Bioretention as a Sustainable Stormwater Management Option in Cold Climates
Abstract
Two pilot size bioretention boxes were constructed for field investigations at the Risvollan Urban Hydrological Research Station in Trondheim. The seasonal pollutant retention, hydraulic lag times, and rainfall runoff versus snowmelt chemo dynamics have been studied with respect to zinc, copper, and lead. The field investigations were divided into four parts; a long term continuous hydrologic performance, heavy metal retention of rainfall runoff during different seasons, and heavy metal retention from roadside snowmelt. The chemo dynamic pathways through the system were investigated for the warm versus the cold season, and rainfall runoff versus snowmelt. Overall the results showed consistent high retention of particles and total metals with respect to concentrations and mass removal, with more than 90% mass removal of total zinc and more than 85% mass retention of lead, while copper retention varied from 46% to 86% by mass.

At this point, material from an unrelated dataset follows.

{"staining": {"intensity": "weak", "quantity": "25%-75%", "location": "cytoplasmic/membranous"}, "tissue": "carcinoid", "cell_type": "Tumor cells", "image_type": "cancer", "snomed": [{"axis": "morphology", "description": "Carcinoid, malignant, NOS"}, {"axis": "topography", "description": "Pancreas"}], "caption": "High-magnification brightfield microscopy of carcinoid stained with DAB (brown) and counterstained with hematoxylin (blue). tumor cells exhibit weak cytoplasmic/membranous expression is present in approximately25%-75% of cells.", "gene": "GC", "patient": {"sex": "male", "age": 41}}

However increases in dissolved fractions through the system for all events in the case of copper and for the snowmelt events in the case of zinc could lead to an increase of bioavailable dissolved metals in the outflow which is not desirable. The top mulch layer was identified as the largest sink of metals and particles, which helped avoid clogging the soil due to high particle concentrations in the inflow. The plants did show some ability to retain and absorb metals in the roots and shoot, however this was less than 5% of the total metal retention. The plants had a more important function in improving root zone infiltration, and rejuvenating the system in the spring every year, making it a valuable green space in the urban landscape. Snow storage was also considered and it was found that snow storage, dependent on annual snow volume, quickly became a deciding design parameter with respect to sizing.